[Stored data]
◆ ◆ ◆ ◆ ◆

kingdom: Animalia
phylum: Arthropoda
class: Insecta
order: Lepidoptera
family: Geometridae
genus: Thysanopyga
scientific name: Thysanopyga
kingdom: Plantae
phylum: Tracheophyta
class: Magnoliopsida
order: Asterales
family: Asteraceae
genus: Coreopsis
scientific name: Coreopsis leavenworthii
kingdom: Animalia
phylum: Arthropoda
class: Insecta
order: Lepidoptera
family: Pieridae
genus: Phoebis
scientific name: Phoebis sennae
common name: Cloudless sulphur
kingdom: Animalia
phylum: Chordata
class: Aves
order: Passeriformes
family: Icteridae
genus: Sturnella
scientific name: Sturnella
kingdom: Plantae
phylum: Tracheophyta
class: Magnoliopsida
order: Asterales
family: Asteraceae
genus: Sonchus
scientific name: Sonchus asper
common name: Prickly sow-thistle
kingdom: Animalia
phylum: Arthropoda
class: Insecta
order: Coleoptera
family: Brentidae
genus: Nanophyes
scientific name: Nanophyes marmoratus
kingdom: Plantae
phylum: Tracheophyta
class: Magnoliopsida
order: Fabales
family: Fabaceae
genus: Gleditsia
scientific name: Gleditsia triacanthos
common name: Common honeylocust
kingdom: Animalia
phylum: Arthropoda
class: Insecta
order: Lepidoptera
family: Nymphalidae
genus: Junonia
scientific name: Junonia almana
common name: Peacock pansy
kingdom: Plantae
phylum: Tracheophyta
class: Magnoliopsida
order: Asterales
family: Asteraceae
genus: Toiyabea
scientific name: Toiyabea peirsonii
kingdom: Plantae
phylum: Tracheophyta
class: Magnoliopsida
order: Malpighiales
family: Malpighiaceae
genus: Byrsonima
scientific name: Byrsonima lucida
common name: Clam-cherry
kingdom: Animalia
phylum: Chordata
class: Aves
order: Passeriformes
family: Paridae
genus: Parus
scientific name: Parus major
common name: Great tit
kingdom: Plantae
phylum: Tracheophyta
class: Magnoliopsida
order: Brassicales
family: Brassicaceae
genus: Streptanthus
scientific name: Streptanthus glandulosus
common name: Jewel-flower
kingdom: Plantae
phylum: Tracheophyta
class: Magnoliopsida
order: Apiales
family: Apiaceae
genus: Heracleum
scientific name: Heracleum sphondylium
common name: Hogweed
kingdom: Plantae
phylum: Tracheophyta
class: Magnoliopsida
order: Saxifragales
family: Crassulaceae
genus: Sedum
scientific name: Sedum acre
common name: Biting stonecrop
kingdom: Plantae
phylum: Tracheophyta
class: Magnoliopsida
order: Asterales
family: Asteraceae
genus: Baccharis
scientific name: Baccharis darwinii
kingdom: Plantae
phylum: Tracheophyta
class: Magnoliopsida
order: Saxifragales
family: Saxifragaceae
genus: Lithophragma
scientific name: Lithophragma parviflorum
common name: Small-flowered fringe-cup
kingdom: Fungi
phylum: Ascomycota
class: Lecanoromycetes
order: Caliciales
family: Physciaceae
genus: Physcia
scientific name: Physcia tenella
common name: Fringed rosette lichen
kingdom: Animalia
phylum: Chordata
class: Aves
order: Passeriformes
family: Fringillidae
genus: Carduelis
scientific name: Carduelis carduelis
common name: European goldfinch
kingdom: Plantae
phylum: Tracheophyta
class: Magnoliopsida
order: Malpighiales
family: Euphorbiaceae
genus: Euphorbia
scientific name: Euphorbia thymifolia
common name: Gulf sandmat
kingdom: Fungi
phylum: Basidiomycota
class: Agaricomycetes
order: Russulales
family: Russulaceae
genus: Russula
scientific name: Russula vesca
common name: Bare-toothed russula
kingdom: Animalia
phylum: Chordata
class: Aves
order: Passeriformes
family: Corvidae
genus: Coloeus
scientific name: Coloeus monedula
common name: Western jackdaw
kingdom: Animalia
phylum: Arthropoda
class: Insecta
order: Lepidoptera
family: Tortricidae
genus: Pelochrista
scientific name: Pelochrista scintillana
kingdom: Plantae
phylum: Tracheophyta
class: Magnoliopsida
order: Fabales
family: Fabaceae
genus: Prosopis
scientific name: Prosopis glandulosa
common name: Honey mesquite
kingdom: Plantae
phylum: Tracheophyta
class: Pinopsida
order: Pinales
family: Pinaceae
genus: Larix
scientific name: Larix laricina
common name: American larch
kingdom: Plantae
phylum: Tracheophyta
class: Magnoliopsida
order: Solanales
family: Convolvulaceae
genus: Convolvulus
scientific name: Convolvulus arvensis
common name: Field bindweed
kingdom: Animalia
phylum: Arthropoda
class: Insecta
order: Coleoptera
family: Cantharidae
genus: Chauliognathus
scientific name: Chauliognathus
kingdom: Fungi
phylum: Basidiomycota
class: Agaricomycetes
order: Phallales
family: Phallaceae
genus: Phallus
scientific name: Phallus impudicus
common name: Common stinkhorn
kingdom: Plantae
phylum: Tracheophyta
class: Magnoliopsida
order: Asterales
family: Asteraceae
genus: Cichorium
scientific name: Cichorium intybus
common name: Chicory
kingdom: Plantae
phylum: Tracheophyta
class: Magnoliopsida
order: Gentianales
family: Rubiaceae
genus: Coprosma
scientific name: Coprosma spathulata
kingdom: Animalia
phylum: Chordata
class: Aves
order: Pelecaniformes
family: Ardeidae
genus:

◆ ◆ ◆ ◆ ◆

Write out the lines above as a JSON list of strings with one string per line, leaving out any blank lines.

[Correct result]
[
  "kingdom: Animalia",
  "phylum: Arthropoda",
  "class: Insecta",
  "order: Lepidoptera",
  "family: Geometridae",
  "genus: Thysanopyga",
  "scientific name: Thysanopyga",
  "kingdom: Plantae",
  "phylum: Tracheophyta",
  "class: Magnoliopsida",
  "order: Asterales",
  "family: Asteraceae",
  "genus: Coreopsis",
  "scientific name: Coreopsis leavenworthii",
  "kingdom: Animalia",
  "phylum: Arthropoda",
  "class: Insecta",
  "order: Lepidoptera",
  "family: Pieridae",
  "genus: Phoebis",
  "scientific name: Phoebis sennae",
  "common name: Cloudless sulphur",
  "kingdom: Animalia",
  "phylum: Chordata",
  "class: Aves",
  "order: Passeriformes",
  "family: Icteridae",
  "genus: Sturnella",
  "scientific name: Sturnella",
  "kingdom: Plantae",
  "phylum: Tracheophyta",
  "class: Magnoliopsida",
  "order: Asterales",
  "family: Asteraceae",
  "genus: Sonchus",
  "scientific name: Sonchus asper",
  "common name: Prickly sow-thistle",
  "kingdom: Animalia",
  "phylum: Arthropoda",
  "class: Insecta",
  "order: Coleoptera",
  "family: Brentidae",
  "genus: Nanophyes",
  "scientific name: Nanophyes marmoratus",
  "kingdom: Plantae",
  "phylum: Tracheophyta",
  "class: Magnoliopsida",
  "order: Fabales",
  "family: Fabaceae",
  "genus: Gleditsia",
  "scientific name: Gleditsia triacanthos",
  "common name: Common honeylocust",
  "kingdom: Animalia",
  "phylum: Arthropoda",
  "class: Insecta",
  "order: Lepidoptera",
  "family: Nymphalidae",
  "genus: Junonia",
  "scientific name: Junonia almana",
  "common name: Peacock pansy",
  "kingdom: Plantae",
  "phylum: Tracheophyta",
  "class: Magnoliopsida",
  "order: Asterales",
  "family: Asteraceae",
  "genus: Toiyabea",
  "scientific name: Toiyabea peirsonii",
  "kingdom: Plantae",
  "phylum: Tracheophyta",
  "class: Magnoliopsida",
  "order: Malpighiales",
  "family: Malpighiaceae",
  "genus: Byrsonima",
  "scientific name: Byrsonima lucida",
  "common name: Clam-cherry",
  "kingdom: Animalia",
  "phylum: Chordata",
  "class: Aves",
  "order: Passeriformes",
  "family: Paridae",
  "genus: Parus",
  "scientific name: Parus major",
  "common name: Great tit",
  "kingdom: Plantae",
  "phylum: Tracheophyta",
  "class: Magnoliopsida",
  "order: Brassicales",
  "family: Brassicaceae",
  "genus: Streptanthus",
  "scientific name: Streptanthus glandulosus",
  "common name: Jewel-flower",
  "kingdom: Plantae",
  "phylum: Tracheophyta",
  "class: Magnoliopsida",
  "order: Apiales",
  "family: Apiaceae",
  "genus: Heracleum",
  "scientific name: Heracleum sphondylium",
  "common name: Hogweed",
  "kingdom: Plantae",
  "phylum: Tracheophyta",
  "class: Magnoliopsida",
  "order: Saxifragales",
  "family: Crassulaceae",
  "genus: Sedum",
  "scientific name: Sedum acre",
  "common name: Biting stonecrop",
  "kingdom: Plantae",
  "phylum: Tracheophyta",
  "class: Magnoliopsida",
  "order: Asterales",
  "family: Asteraceae",
  "genus: Baccharis",
  "scientific name: Baccharis darwinii",
  "kingdom: Plantae",
  "phylum: Tracheophyta",
  "class: Magnoliopsida",
  "order: Saxifragales",
  "family: Saxifragaceae",
  "genus: Lithophragma",
  "scientific name: Lithophragma parviflorum",
  "common name: Small-flowered fringe-cup",
  "kingdom: Fungi",
  "phylum: Ascomycota",
  "class: Lecanoromycetes",
  "order: Caliciales",
  "family: Physciaceae",
  "genus: Physcia",
  "scientific name: Physcia tenella",
  "common name: Fringed rosette lichen",
  "kingdom: Animalia",
  "phylum: Chordata",
  "class: Aves",
  "order: Passeriformes",
  "family: Fringillidae",
  "genus: Carduelis",
  "scientific name: Carduelis carduelis",
  "common name: European goldfinch",
  "kingdom: Plantae",
  "phylum: Tracheophyta",
  "class: Magnoliopsida",
  "order: Malpighiales",
  "family: Euphorbiaceae",
  "genus: Euphorbia",
  "scientific name: Euphorbia thymifolia",
  "common name: Gulf sandmat",
  "kingdom: Fungi",
  "phylum: Basidiomycota",
  "class: Agaricomycetes",
  "order: Russulales",
  "family: Russulaceae",
  "genus: Russula",
  "scientific name: Russula vesca",
  "common name: Bare-toothed russula",
  "kingdom: Animalia",
  "phylum: Chordata",
  "class: Aves",
  "order: Passeriformes",
  "family: Corvidae",
  "genus: Coloeus",
  "scientific name: Coloeus monedula",
  "common name: Western jackdaw",
  "kingdom: Animalia",
  "phylum: Arthropoda",
  "class: Insecta",
  "order: Lepidoptera",
  "family: Tortricidae",
  "genus: Pelochrista",
  "scientific name: Pelochrista scintillana",
  "kingdom: Plantae",
  "phylum: Tracheophyta",
  "class: Magnoliopsida",
  "order: Fabales",
  "family: Fabaceae",
  "genus: Prosopis",
  "scientific name: Prosopis glandulosa",
  "common name: Honey mesquite",
  "kingdom: Plantae",
  "phylum: Tracheophyta",
  "class: Pinopsida",
  "order: Pinales",
  "family: Pinaceae",
  "genus: Larix",
  "scientific name: Larix laricina",
  "common name: American larch",
  "kingdom: Plantae",
  "phylum: Tracheophyta",
  "class: Magnoliopsida",
  "order: Solanales",
  "family: Convolvulaceae",
  "genus: Convolvulus",
  "scientific name: Convolvulus arvensis",
  "common name: Field bindweed",
  "kingdom: Animalia",
  "phylum: Arthropoda",
  "class: Insecta",
  "order: Coleoptera",
  "family: Cantharidae",
  "genus: Chauliognathus",
  "scientific name: Chauliognathus",
  "kingdom: Fungi",
  "phylum: Basidiomycota",
  "class: Agaricomycetes",
  "order: Phallales",
  "family: Phallaceae",
  "genus: Phallus",
  "scientific name: Phallus impudicus",
  "common name: Common stinkhorn",
  "kingdom: Plantae",
  "phylum: Tracheophyta",
  "class: Magnoliopsida",
  "order: Asterales",
  "family: Asteraceae",
  "genus: Cichorium",
  "scientific name: Cichorium intybus",
  "common name: Chicory",
  "kingdom: Plantae",
  "phylum: Tracheophyta",
  "class: Magnoliopsida",
  "order: Gentianales",
  "family: Rubiaceae",
  "genus: Coprosma",
  "scientific name: Coprosma spathulata",
  "kingdom: Animalia",
  "phylum: Chordata",
  "class: Aves",
  "order: Pelecaniformes",
  "family: Ardeidae",
  "genus:"
]